Um usuário identificado como Alex afirmou ter perdido 1.904.513 FXRP depois de seguir um link indicado pelo ChatGPT para trocar sFLR por WFLR. Segundo o relato, a resposta apontava para sceptre.network, um domínio falso que imitava a Sceptre, cujo endereço correto é sceptre.fi.

Alex disse que conectou a carteira ao site e assinou uma aprovação ilimitada, autorização que permite ao contrato mover tokens sem exigir uma nova confirmação. Pouco antes das 16h de 12 de junho no horário de Brasília, os registros em blockchain mostram que o próprio contrato do invasor executou a retirada com transferFrom. Os ativos levados eram FXRP, versão do XRP usada na rede Flare para DeFi (serviços financeiros feitos em blockchain, sem intermediários tradicionais).

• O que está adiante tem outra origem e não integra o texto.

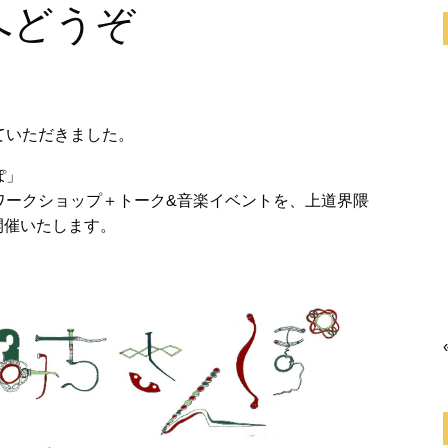
へどうぞ
ていただきました。
ぽ」
ワークショップ＋トーク&音楽イベントを、上道界隈
開催いたします。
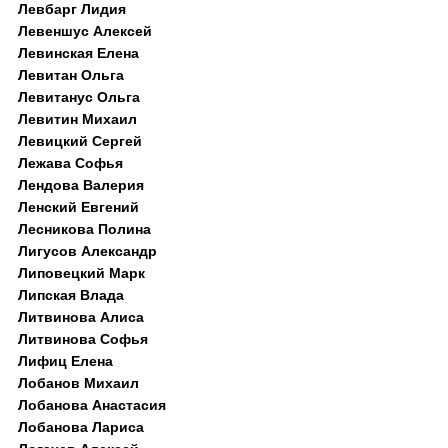
Левбарг Лидия
Левеншус Алексей
Левинская Елена
Левитан Ольга
Левитанус Ольга
Левитин Михаил
Левицкий Сергей
Лежава Софья
Лендова Валерия
Ленский Евгений
Лесникова Полина
Лигусов Александр
Липовецкий Марк
Липская Влада
Литвинова Алиса
Литвинова Софья
Лифиц Елена
Лобанов Михаил
Лобанова Анастасия
Лобанова Лариса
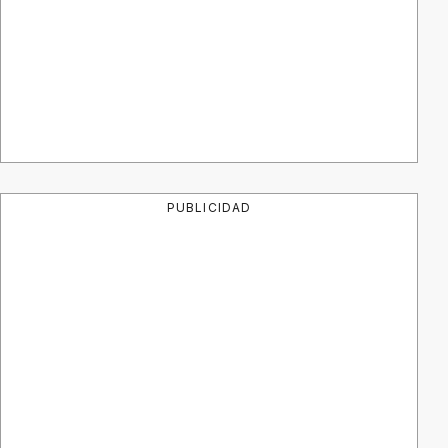
PUBLICIDAD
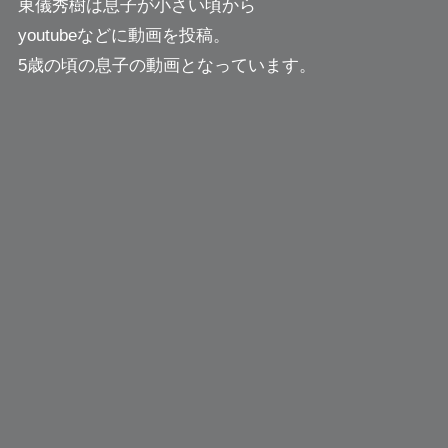
東儀秀樹は息子が小さい頃から
youtubeなどに動画を投稿。
5歳の頃の息子の動画となっています。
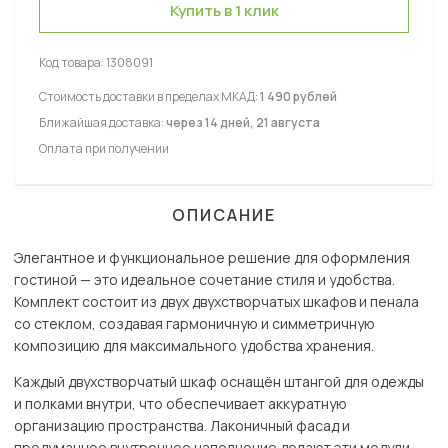
Купить в 1 клик
Код товара:
1308091
Стоимость доставки в пределах МКАД:
1 490 рублей
Ближайшая доставка:
через 14 дней, 21 августа
Оплата при получении
ОПИСАНИЕ
Элегантное и функциональное решение для оформления
гостиной — это идеальное сочетание стиля и удобства.
Комплект состоит из двух двухстворчатых шкафов и пенала
со стеклом, создавая гармоничную и симметричную
композицию для максимального удобства хранения.
Каждый двухстворчатый шкаф оснащён штангой для одежды
и полками внутри, что обеспечивает аккуратную
организацию пространства. Лаконичный фасад и
продуманное внутреннее наполнение делают эти модули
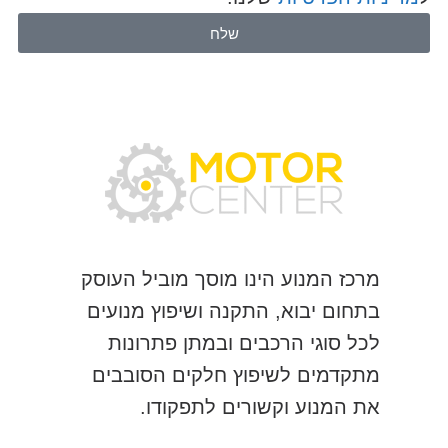
שלח
מרכז המנוע הינו מוסך מוביל העוסק
בתחום יבוא, התקנה ושיפוץ מנועים
לכל סוגי הרכבים ובמתן פתרונות
מתקדמים לשיפוץ חלקים הסובבים
את המנוע וקשורים לתפקודו.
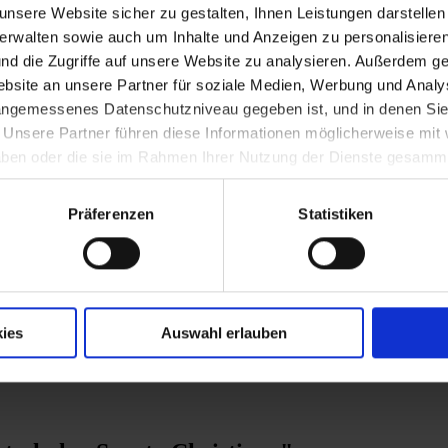
nsere Website sicher zu gestalten, Ihnen Leistungen darstelle
verwalten sowie auch um Inhalte und Anzeigen zu personalisieren
nd die Zugriffe auf unsere Website zu analysieren. Außerdem ge
site an unsere Partner für soziale Medien, Werbung und Analys
 angemessenes Datenschutzniveau gegeben ist, und in denen Sie
. Unsere Partner führen diese Informationen möglicherweise mi
 haben oder die sie im Rahmen Ihrer Nutzung der Dienste gesamm
in der ehem. Bettferdernfabrik in Oberwal
Präferenzen
Statistiken
ies
Auswahl erlauben
rreichs (zuvor Bayern)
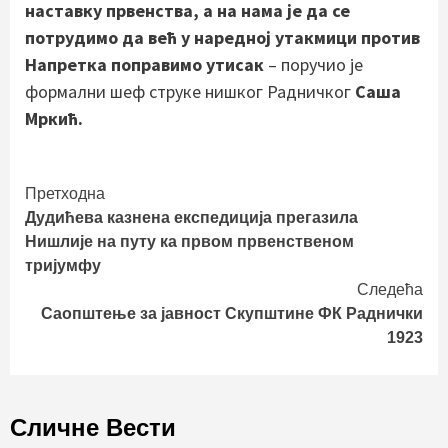
наставку првенства, а на нама је да се
потрудимо да већ у наредној утакмици против
Напретка поправимо утисак
– поручио је
формални шеф струке нишког Радничког
Саша
Мркић.
Continue
Претходна
Дудићева казнена експедиција прегазила
Reading
Нишлије на путу ка првом првенственом
тријумфу
Следећа
Саопштење за јавност Скупштине ФК Раднички
1923
Сличне Вести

A perda foi estimada por Alex em cerca de US$ 2,1 milhões (aprox. R$ 11,6 milhões). O investigador on-chain VAL afirmou que a carteira ligada ao esquema já captou mais de US$ 2,2 milhões (aprox. R$ 12,1 milhões) no total. Dados públicos também indicam que esse endereço já estava ativo desde 23 de abril e recebeu ao menos quatro tokens diferentes da Flare, sinal de que outras vítimas podem ter sido atingidas.

Para o leitor no Brasil, o alerta é simples: aprovações ilimitadas em carteiras cripto podem esvaziar seus tokens em segundos, mesmo sem uma segunda assinatura.

O golpe explora uma prática conhecida de phishing: criar domínios muito parecidos com os originais para induzir o usuário a conectar a carteira e liberar acesso aos fundos. Nesse tipo de fraude, o prejuízo não depende de uma transferência manual da vítima. Basta a assinatura errada para que o contrato malicioso faça o resto.